## Multiway Trees

“Rien n’est plus dangereux qu’une idée, quand on n’a qu’une idée.”
Émile-Auguste Chartier

Abstract
In considering how to print a multiway tree in heirarchical fashion, this blog shows that there are many ways to represent a multiway tree in a data structure. A node with a pointer to a list of child nodes is not always the best.

Problem
Consider a table of the of following form:
________________________
|parent_id|item_id|info|
________________________
where item_id is unique to every row and parent_id matches with an item_id of some row except for a special row called the root which has a special parent_id, say zero, that is not present as an item_id. It is required to print this table in an heirachical fashion as for example

```Root
Child1
Subchild1
Subchild2
...
SubchildN
Child2
Subchild21
Subchild22
```

The first solution is to convert the given linear data into a multiway tree and traverse the data in a pre-order fashion. This can be done by picking the root node and traversing the tree to pick all its immediate children and then recursively the children of the children, using a breadth-first or depth-first algorithm. Another way to do it would be to use a map (known as intermediate map henceforth) from the `parent_id` to an array of children. This can then be used to generate a multiway tree.

```struct raw_child
{
int id;
content name;
int parent;
};
struct Child
{
Child(content const& name_): name(name_){
}
content name;
std::vector<Child> children;
};

std::map<int, vector<Data>> list_children;
void generate_map(raw_child const& child)
{
list_children[child.parent].push_back({child.id,child.name});
}
Data& get_root(int k)
{
return list_children[k];
}
Child generate_tree(Data const & root)
{
auto item = list_children.find(root.id);
Child parent(root.name);
if (item != list_children.end())
{
auto& subs = item->second;

for (auto& ch : subs)
{
parent.children.push_back(generate_tree(ch));
}
}
return parent;
}
```

Another way to represent the intermediate map is using a multi-map as in C++ multimap or Ocaml Hashtbl.
Notice that since the sole purpose of the tree is print the data in a heirarchical fashion, it is possible to print the data using the same traversal as in generating a tree. Hence there is no need to generate the tree.

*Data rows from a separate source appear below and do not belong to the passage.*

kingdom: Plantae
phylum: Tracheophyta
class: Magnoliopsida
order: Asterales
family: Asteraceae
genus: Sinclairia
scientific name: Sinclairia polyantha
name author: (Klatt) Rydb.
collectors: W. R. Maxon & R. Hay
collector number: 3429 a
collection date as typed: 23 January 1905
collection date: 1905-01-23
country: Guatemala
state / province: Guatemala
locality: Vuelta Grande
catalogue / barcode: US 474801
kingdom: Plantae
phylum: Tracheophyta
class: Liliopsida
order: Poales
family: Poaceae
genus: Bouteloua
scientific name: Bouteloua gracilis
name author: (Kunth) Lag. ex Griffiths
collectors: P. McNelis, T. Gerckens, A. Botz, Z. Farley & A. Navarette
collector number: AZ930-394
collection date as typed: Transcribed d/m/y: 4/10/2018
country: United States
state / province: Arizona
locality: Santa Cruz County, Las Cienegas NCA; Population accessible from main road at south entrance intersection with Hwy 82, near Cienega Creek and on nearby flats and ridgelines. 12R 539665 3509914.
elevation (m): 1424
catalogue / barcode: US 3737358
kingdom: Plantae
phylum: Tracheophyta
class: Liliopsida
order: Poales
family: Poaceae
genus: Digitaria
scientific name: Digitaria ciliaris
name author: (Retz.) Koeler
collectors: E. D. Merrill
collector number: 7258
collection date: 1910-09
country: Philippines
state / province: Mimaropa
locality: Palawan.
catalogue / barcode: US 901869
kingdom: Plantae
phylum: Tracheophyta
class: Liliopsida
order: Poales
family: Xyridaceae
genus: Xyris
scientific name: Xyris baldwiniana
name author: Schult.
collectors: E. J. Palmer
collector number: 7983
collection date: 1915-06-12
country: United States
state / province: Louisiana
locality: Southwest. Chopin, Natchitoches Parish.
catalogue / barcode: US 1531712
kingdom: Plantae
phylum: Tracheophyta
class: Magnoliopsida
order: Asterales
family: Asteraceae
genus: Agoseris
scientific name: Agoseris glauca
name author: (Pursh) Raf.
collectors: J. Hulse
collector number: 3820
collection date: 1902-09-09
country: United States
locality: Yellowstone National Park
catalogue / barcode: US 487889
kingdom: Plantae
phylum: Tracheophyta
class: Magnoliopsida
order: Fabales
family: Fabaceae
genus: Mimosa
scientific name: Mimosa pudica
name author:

```void print_tree(Data const & root, int tab_count)
{
auto item = list_children.find(root.id);
Child parent(root.name);
if (item != list_children.end())
{
auto& subs = item->second;

for (auto& sub : subs)
print_tree(sub, tab_count+1);
}
return parent;
}

```

Taking a cue from Chartier as quoted above I considered other ways to address the main problem which is to print the array data in a heirachical fashion. The brute force solution would to be start with the root and then traverse the array to print all its children and all their children recursively. Notice from the code below that if n is the number of rows the time complexity is O(n2) in terms of comparisons because each non-leaf item (one which is parent of at least one other item) takes n comparisons to print all its immediate children and each leaf node (one that is not a parent of any other) takes n comparisons to determine it is a leaf node.

```void print_tree(
raw_child const &root,
int tab_count)
{
int k;
for (int i = 0; i < tab_count; ++i)
std::cout << " ";
std::cout << root.name  << std::endl;
auto child = std::find_if(raw_children.begin(),
raw_children.end(),
[&](raw_child const &r) {
return r.parent == root.id; });
while (child != raw_children.end())
{
print_tree(*child, tab_count + 1);
child = std::find_if(child+1,
raw_children.end(),
[&](raw_child const &r) {
return r.parent == root.id; });
}
}
```

To reduce that time complexity we could sort the array based on parent_id. This would reduce the number of comparisons to at most O(log(n)). Hence including the sorting this would take O(n.log(n)). In other words we have used a sorted array to represent a multiway tree as shown below

``` void print_tree(
raw_child const &root,
int tab_count)
{
int k;
for (int i = 0; i < tab_count; ++i)
std::cout << " ";
std::cout << root.name  << std::endl;

auto child =  std::lower_bound(std::begin(raw_children),
std::end(raw_children),root,
[](raw_child const& a, raw_child const& val){
return a.parent parent == root.id)
{
print_tree(*child, tab_count + 1);
++child;
}
}

```

Conclusion
There is more than one way to accomplish a programming task. Thinking of different ways helps in improving an existing solution.